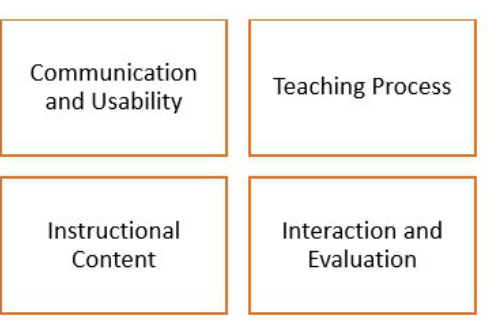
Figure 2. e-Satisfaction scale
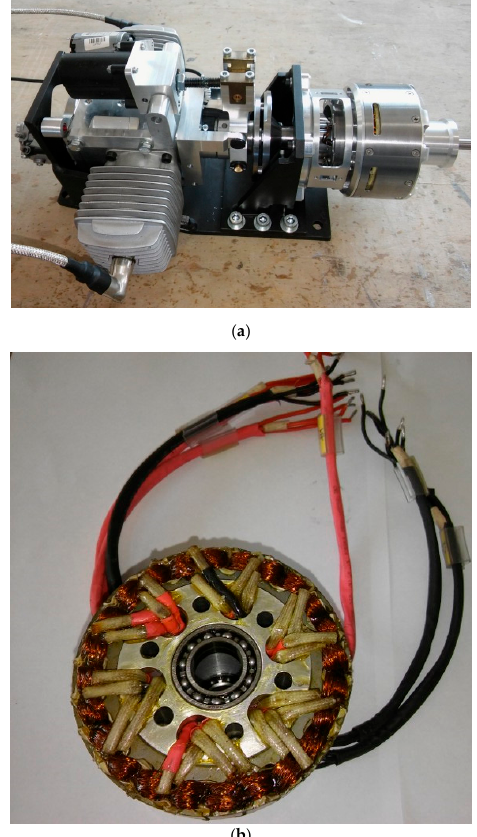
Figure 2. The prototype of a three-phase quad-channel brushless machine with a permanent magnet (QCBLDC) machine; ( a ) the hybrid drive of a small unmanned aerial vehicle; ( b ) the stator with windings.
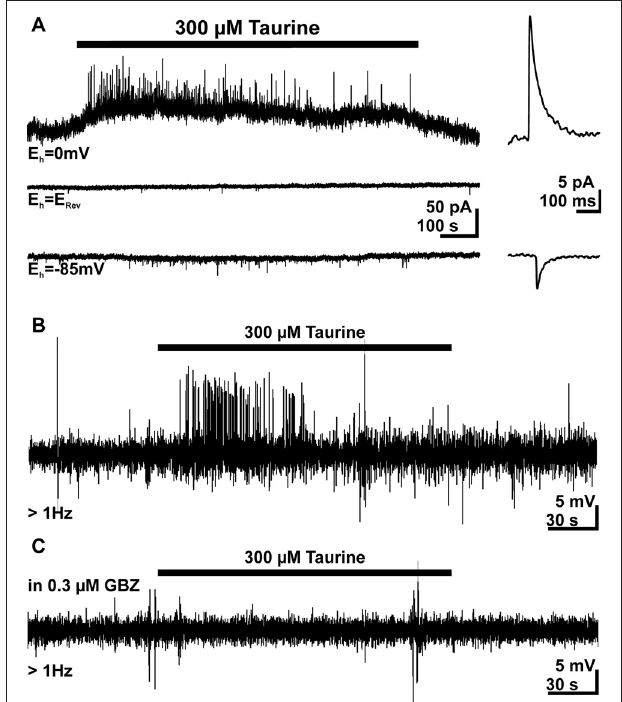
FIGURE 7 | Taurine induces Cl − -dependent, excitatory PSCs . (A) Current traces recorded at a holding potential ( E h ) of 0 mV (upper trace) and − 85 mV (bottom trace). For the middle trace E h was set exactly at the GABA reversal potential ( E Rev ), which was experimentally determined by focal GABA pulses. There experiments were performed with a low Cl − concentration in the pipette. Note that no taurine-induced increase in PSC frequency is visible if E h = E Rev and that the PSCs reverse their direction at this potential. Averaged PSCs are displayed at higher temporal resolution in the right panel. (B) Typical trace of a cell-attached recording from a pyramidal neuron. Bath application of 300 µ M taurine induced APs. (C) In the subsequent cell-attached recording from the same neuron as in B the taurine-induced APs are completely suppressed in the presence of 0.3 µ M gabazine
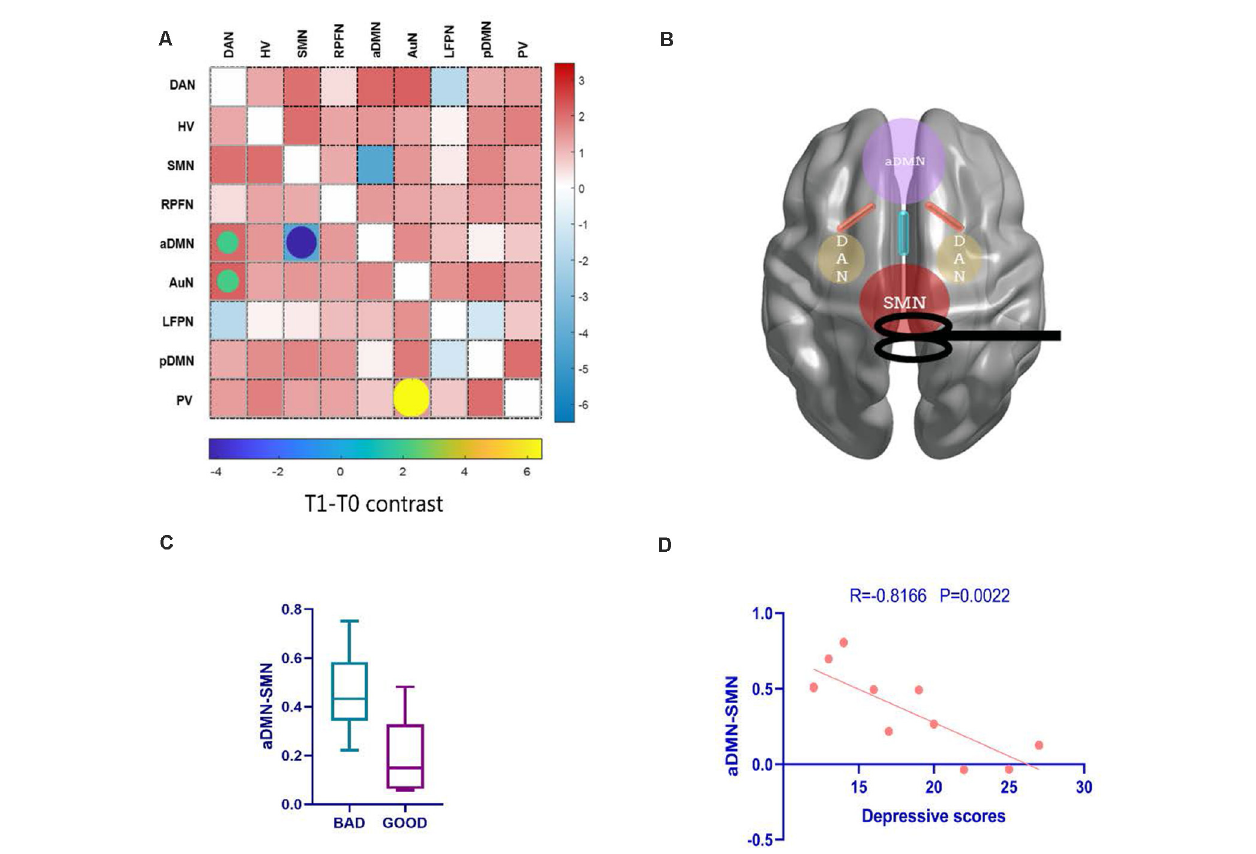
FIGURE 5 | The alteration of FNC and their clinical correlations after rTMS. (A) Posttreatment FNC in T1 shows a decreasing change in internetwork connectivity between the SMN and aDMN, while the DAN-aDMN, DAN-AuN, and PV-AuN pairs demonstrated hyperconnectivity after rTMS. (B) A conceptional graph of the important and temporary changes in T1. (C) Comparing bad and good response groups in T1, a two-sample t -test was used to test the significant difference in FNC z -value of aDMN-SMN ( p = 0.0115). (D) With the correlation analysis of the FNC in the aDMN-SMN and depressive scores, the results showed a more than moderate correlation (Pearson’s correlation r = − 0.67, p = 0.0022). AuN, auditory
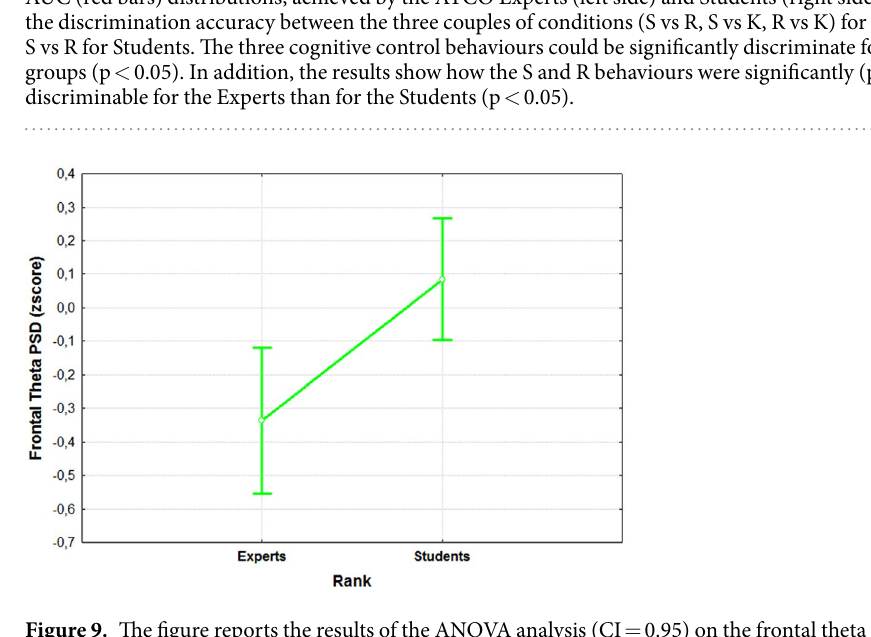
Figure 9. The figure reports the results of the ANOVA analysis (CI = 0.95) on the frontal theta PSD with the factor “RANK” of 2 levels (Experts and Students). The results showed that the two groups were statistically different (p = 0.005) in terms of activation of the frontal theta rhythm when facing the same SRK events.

━━━━━━

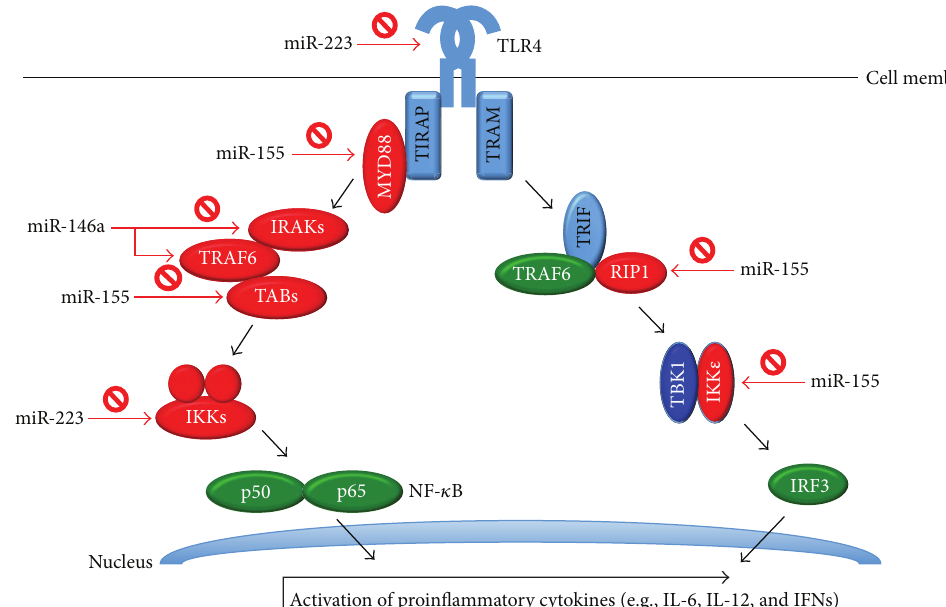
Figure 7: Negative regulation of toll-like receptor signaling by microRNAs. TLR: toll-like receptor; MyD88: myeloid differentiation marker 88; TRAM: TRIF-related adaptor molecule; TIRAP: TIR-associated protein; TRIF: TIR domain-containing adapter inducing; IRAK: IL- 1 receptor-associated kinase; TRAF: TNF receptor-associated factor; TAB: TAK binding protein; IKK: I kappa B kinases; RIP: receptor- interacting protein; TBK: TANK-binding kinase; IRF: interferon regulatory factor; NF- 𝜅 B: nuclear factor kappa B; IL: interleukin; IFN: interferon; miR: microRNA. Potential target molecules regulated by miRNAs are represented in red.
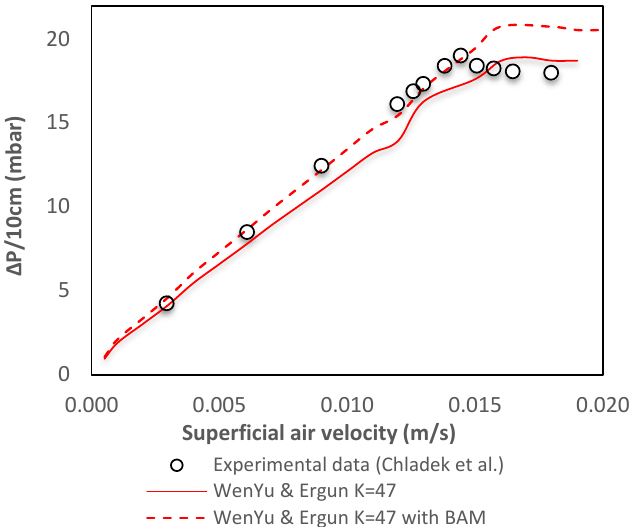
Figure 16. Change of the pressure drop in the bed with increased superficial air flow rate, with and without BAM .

━━━━━━

» EXERCISE DETAILS
All pictures are to be skipped. Output, word for word, the lines in the data above starting at the line containing "Figure 2. e-Satisfaction scale" and ending at the line containing "Figure 2. The".

» ANSWER BOX
Figure 2. e-Satisfaction scale
Figure 2. The prototype of a three-phase quad-channel brushless machine with a permanent magnet (QCBLDC) machine; ( a ) the hybrid drive of a small unmanned aerial vehicle; ( b ) the stator with windings.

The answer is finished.